[Brief] Each line below should be written out again exactly.

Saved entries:
BEGIN

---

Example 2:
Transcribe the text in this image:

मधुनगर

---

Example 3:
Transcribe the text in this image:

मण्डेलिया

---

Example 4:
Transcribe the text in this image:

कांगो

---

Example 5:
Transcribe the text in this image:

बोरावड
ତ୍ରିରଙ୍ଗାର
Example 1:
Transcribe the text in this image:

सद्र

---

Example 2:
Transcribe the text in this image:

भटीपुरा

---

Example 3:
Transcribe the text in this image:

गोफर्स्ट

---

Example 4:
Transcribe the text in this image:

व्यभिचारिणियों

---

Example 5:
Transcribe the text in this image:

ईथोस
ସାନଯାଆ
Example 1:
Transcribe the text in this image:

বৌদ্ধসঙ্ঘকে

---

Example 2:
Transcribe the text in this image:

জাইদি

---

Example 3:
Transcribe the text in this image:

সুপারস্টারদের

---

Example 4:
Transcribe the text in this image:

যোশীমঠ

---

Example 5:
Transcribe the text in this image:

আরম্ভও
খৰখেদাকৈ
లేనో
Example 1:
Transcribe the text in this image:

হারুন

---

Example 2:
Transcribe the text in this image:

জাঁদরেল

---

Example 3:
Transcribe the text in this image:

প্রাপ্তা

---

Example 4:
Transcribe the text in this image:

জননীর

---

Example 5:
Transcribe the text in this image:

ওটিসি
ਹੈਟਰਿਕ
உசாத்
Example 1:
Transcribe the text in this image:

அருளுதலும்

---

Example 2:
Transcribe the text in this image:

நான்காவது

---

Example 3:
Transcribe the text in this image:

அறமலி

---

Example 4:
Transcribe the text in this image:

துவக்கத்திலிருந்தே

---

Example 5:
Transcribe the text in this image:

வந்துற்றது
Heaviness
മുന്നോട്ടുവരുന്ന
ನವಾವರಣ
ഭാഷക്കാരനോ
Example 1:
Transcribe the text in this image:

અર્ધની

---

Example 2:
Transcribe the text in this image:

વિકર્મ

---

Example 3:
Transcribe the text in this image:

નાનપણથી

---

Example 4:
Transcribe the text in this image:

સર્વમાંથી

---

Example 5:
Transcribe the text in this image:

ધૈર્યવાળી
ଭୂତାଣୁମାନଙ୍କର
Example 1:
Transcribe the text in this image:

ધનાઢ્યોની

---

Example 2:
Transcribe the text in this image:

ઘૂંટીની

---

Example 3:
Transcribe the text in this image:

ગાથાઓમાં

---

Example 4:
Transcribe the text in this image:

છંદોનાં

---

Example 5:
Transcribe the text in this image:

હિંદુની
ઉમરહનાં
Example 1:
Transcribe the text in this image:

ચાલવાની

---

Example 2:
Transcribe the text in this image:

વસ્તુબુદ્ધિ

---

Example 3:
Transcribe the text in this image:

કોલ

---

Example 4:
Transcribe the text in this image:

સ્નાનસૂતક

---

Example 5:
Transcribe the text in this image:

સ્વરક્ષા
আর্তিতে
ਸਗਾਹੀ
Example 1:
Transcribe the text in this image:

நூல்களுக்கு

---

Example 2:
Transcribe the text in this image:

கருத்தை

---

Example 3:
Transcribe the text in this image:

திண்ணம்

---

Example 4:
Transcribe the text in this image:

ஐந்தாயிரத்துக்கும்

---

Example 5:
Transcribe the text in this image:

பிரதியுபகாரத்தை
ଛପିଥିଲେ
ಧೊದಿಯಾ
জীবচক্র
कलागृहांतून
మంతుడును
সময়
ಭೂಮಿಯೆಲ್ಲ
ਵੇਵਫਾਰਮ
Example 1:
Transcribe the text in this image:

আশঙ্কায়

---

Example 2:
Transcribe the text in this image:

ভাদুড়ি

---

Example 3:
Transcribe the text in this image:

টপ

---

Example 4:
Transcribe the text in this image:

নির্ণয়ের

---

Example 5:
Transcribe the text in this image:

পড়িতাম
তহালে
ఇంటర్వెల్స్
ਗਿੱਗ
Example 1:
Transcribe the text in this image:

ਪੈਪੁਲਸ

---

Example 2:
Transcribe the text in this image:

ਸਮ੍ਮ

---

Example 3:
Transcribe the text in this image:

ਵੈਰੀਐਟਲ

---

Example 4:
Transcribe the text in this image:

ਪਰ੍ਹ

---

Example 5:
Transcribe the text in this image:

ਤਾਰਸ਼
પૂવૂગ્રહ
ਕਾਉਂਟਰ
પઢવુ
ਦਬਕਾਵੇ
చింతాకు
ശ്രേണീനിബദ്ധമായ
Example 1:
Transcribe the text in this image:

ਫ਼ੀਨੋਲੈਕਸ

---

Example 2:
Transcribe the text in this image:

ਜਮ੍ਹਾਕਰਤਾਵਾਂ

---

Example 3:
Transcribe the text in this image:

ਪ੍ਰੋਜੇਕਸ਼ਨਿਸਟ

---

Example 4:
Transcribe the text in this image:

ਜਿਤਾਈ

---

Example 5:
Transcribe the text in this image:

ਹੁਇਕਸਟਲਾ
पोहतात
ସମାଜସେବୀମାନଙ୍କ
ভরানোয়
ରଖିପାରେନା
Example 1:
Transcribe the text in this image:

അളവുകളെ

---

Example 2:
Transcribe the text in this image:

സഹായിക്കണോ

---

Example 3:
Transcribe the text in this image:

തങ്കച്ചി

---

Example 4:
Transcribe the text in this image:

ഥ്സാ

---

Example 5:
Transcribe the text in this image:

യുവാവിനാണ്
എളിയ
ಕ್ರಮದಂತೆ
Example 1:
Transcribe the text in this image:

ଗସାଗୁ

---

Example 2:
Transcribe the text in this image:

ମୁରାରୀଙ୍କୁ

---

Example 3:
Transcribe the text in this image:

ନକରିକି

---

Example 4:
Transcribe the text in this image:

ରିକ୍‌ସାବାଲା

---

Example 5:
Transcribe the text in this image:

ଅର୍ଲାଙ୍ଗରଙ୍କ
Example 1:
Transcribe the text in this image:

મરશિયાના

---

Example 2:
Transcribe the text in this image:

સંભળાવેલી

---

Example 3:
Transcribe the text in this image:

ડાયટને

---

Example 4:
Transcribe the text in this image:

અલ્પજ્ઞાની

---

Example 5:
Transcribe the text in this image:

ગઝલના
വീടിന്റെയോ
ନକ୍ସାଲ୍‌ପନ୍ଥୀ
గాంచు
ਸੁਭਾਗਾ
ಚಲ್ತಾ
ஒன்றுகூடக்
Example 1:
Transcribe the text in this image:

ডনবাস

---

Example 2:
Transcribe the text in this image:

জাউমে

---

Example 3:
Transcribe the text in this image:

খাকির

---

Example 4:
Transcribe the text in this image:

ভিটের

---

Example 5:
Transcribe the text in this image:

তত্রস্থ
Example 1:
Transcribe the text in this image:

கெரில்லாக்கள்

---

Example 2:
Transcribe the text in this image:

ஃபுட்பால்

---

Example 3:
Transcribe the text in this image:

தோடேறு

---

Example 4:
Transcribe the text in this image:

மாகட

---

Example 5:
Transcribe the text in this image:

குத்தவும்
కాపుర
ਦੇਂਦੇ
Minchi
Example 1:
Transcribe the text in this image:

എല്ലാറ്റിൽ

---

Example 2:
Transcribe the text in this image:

END

[Response for this exercise]
---

Example 2:
Transcribe the text in this image:

मधुनगर

---

Example 3:
Transcribe the text in this image:

मण्डेलिया

---

Example 4:
Transcribe the text in this image:

कांगो

---

Example 5:
Transcribe the text in this image:

बोरावड
ତ୍ରିରଙ୍ଗାର
Example 1:
Transcribe the text in this image:

सद्र

---

Example 2:
Transcribe the text in this image:

भटीपुरा

---

Example 3:
Transcribe the text in this image:

गोफर्स्ट

---

Example 4:
Transcribe the text in this image:

व्यभिचारिणियों

---

Example 5:
Transcribe the text in this image:

ईथोस
ସାନଯାଆ
Example 1:
Transcribe the text in this image:

বৌদ্ধসঙ্ঘকে

---

Example 2:
Transcribe the text in this image:

জাইদি

---

Example 3:
Transcribe the text in this image:

সুপারস্টারদের

---

Example 4:
Transcribe the text in this image:

যোশীমঠ

---

Example 5:
Transcribe the text in this image:

আরম্ভও
খৰখেদাকৈ
లేనో
Example 1:
Transcribe the text in this image:

হারুন

---

Example 2:
Transcribe the text in this image:

জাঁদরেল

---

Example 3:
Transcribe the text in this image:

প্রাপ্তা

---

Example 4:
Transcribe the text in this image:

জননীর

---

Example 5:
Transcribe the text in this image:

ওটিসি
ਹੈਟਰਿਕ
உசாத்
Example 1:
Transcribe the text in this image:

அருளுதலும்

---

Example 2:
Transcribe the text in this image:

நான்காவது

---

Example 3:
Transcribe the text in this image:

அறமலி

---

Example 4:
Transcribe the text in this image:

துவக்கத்திலிருந்தே

---

Example 5:
Transcribe the text in this image:

வந்துற்றது
Heaviness
മുന്നോട്ടുവരുന്ന
ನವಾವರಣ
ഭാഷക്കാരനോ
Example 1:
Transcribe the text in this image:

અર્ધની

---

Example 2:
Transcribe the text in this image:

વિકર્મ

---

Example 3:
Transcribe the text in this image:

નાનપણથી

---

Example 4:
Transcribe the text in this image:

સર્વમાંથી

---

Example 5:
Transcribe the text in this image:

ધૈર્યવાળી
ଭୂତାଣୁମାନଙ୍କର
Example 1:
Transcribe the text in this image:

ધનાઢ્યોની

---

Example 2:
Transcribe the text in this image:

ઘૂંટીની

---

Example 3:
Transcribe the text in this image:

ગાથાઓમાં

---

Example 4:
Transcribe the text in this image:

છંદોનાં

---

Example 5:
Transcribe the text in this image:

હિંદુની
ઉમરહનાં
Example 1:
Transcribe the text in this image:

ચાલવાની

---

Example 2:
Transcribe the text in this image:

વસ્તુબુદ્ધિ

---

Example 3:
Transcribe the text in this image:

કોલ

---

Example 4:
Transcribe the text in this image:

સ્નાનસૂતક

---

Example 5:
Transcribe the text in this image:

સ્વરક્ષા
আর্তিতে
ਸਗਾਹੀ
Example 1:
Transcribe the text in this image:

நூல்களுக்கு

---

Example 2:
Transcribe the text in this image:

கருத்தை

---

Example 3:
Transcribe the text in this image:

திண்ணம்

---

Example 4:
Transcribe the text in this image:

ஐந்தாயிரத்துக்கும்

---

Example 5:
Transcribe the text in this image:

பிரதியுபகாரத்தை
ଛପିଥିଲେ
ಧೊದಿಯಾ
জীবচক্র
कलागृहांतून
మంతుడును
সময়
ಭೂಮಿಯೆಲ್ಲ
ਵੇਵਫਾਰਮ
Example 1:
Transcribe the text in this image:

আশঙ্কায়

---

Example 2:
Transcribe the text in this image:

ভাদুড়ি

---

Example 3:
Transcribe the text in this image:

টপ

---

Example 4:
Transcribe the text in this image:

নির্ণয়ের

---

Example 5:
Transcribe the text in this image:

পড়িতাম
তহালে
ఇంటర్వెల్స్
ਗਿੱਗ
Example 1:
Transcribe the text in this image:

ਪੈਪੁਲਸ

---

Example 2:
Transcribe the text in this image:

ਸਮ੍ਮ

---

Example 3:
Transcribe the text in this image:

ਵੈਰੀਐਟਲ

---

Example 4:
Transcribe the text in this image:

ਪਰ੍ਹ

---

Example 5:
Transcribe the text in this image:

ਤਾਰਸ਼
પૂવૂગ્રહ
ਕਾਉਂਟਰ
પઢવુ
ਦਬਕਾਵੇ
చింతాకు
ശ്രേണീനിബദ്ധമായ
Example 1:
Transcribe the text in this image:

ਫ਼ੀਨੋਲੈਕਸ

---

Example 2:
Transcribe the text in this image:

ਜਮ੍ਹਾਕਰਤਾਵਾਂ

---

Example 3:
Transcribe the text in this image:

ਪ੍ਰੋਜੇਕਸ਼ਨਿਸਟ

---

Example 4:
Transcribe the text in this image:

ਜਿਤਾਈ

---

Example 5:
Transcribe the text in this image:

ਹੁਇਕਸਟਲਾ
पोहतात
ସମାଜସେବୀମାନଙ୍କ
ভরানোয়
ରଖିପାରେନା
Example 1:
Transcribe the text in this image:

അളവുകളെ

---

Example 2:
Transcribe the text in this image:

സഹായിക്കണോ

---

Example 3:
Transcribe the text in this image:

തങ്കച്ചി

---

Example 4:
Transcribe the text in this image:

ഥ്സാ

---

Example 5:
Transcribe the text in this image:

യുവാവിനാണ്
എളിയ
ಕ್ರಮದಂತೆ
Example 1:
Transcribe the text in this image:

ଗସାଗୁ

---

Example 2:
Transcribe the text in this image:

ମୁରାରୀଙ୍କୁ

---

Example 3:
Transcribe the text in this image:

ନକରିକି

---

Example 4:
Transcribe the text in this image:

ରିକ୍‌ସାବାଲା

---

Example 5:
Transcribe the text in this image:

ଅର୍ଲାଙ୍ଗରଙ୍କ
Example 1:
Transcribe the text in this image:

મરશિયાના

---

Example 2:
Transcribe the text in this image:

સંભળાવેલી

---

Example 3:
Transcribe the text in this image:

ડાયટને

---

Example 4:
Transcribe the text in this image:

અલ્પજ્ઞાની

---

Example 5:
Transcribe the text in this image:

ગઝલના
വീടിന്റെയോ
ନକ୍ସାଲ୍‌ପନ୍ଥୀ
గాంచు
ਸੁਭਾਗਾ
ಚಲ್ತಾ
ஒன்றுகூடக்
Example 1:
Transcribe the text in this image:

ডনবাস

---

Example 2:
Transcribe the text in this image:

জাউমে

---

Example 3:
Transcribe the text in this image:

খাকির

---

Example 4:
Transcribe the text in this image:

ভিটের

---

Example 5:
Transcribe the text in this image:

তত্রস্থ
Example 1:
Transcribe the text in this image:

கெரில்லாக்கள்

---

Example 2:
Transcribe the text in this image:

ஃபுட்பால்

---

Example 3:
Transcribe the text in this image:

தோடேறு

---

Example 4:
Transcribe the text in this image:

மாகட

---

Example 5:
Transcribe the text in this image:

குத்தவும்
కాపుర
ਦੇਂਦੇ
Minchi
Example 1:
Transcribe the text in this image:

എല്ലാറ്റിൽ

---

Example 2:
Transcribe the text in this image:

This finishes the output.